Lack of food, he thought. Less energy available for warming my body. Less left for thinking clearly as well.

Arthur glanced at Chaijrild at his side. She had to feel the same way; miserable, cold, hungry and afraid. At least he had his curiosity to divert his thoughts, and he was curious. More so than afraid, or maybe he was just too tired to be afraid. Whatever the reason was for their capture he didn't seem to be the one they wanted. Gring was at the center of their interest.

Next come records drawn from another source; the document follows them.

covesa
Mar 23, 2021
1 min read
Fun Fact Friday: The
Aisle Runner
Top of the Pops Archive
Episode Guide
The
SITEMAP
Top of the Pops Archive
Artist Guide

Something she had done, or her family had done. If Khraga had families the way humans did.

Arthur understood he'd grown dependent on her without getting to know her very well. A fallibility of his. Too many question asked about her place in his world, and far too few about his in her.

A very good way to never learn what really matters to another being, he muttered sourly in his own mind. I'm too damn used to the world circling around me.

They walked along the streets, back to the prison pen, but as he suspected horses were already waiting for them. There would be no rest. The distant screech of a bird reached him, if it was a bird. Well, it had wings, something he wished he had as well. Soaring high into the air, flying all the way back to the caravan. Now that would be a surprise for Harbend to chew on. Arthur smiled grimly. Wishful thinking. He didn't even know in which direction the caravan lay, and a look at Gring and Chaijrild made him feel a bit guilty. He wouldn't abandon them. Not now, even though he doubted his ability to be of any real help in the situation they were in. Arthur shrugged away his misgivings. Giving up on their options wouldn't help neither.

He arrived at the horse chosen for him. Sedate, just like the mare he'd ridden a few days earlier. It was smaller though, but so were all the horses their captors rode. A rugged rope was laid around his arms and he was soon tied. He sighed and resigned himself for what was ahead.

The maddening ride started again. At first the cold wind shocked him, but long before the camp disappeared from view Arthur was too numb to feel it any longer. His world turned into a bouncing horseback and an infinite whiteness all around him, and there was no time and no destination, only the white now that stretched out forever.

A day and a night passed with the only difference being that the white hell became black after the sun set. They must have changed horses, but Arthur couldn't remember when, or even how many times. It was morning again when he was untied, so weak that when they allowed him to dismount he fell to the ground. He was too tired to notice what happened to Gring or Chaijrild, too tired to recognize the Khraga standing in front of him.

Arthur could feel himself being lifted to the back of another Khraga, and then, by some wonder he couldn't understand, he was indoors. He knew that, because the wind was gone, as were the bleak rays of the morning sun. He was too weak to care about anything other than a single sensation. It was, he realized after an eternity, warm here.

He barely noticed being stripped; cloak, coat and boots still stiff with cold. There were voices around him. Hard voices speaking in a language he didn't understand, but Arthur didn't allow that to disturb him as his body grabbed for the blissful warmth in the air.

He was carried away, but he never knew where. The cradling motions of being carried combined with being warm again for the first time in ages relaxed him, and he fell asleep.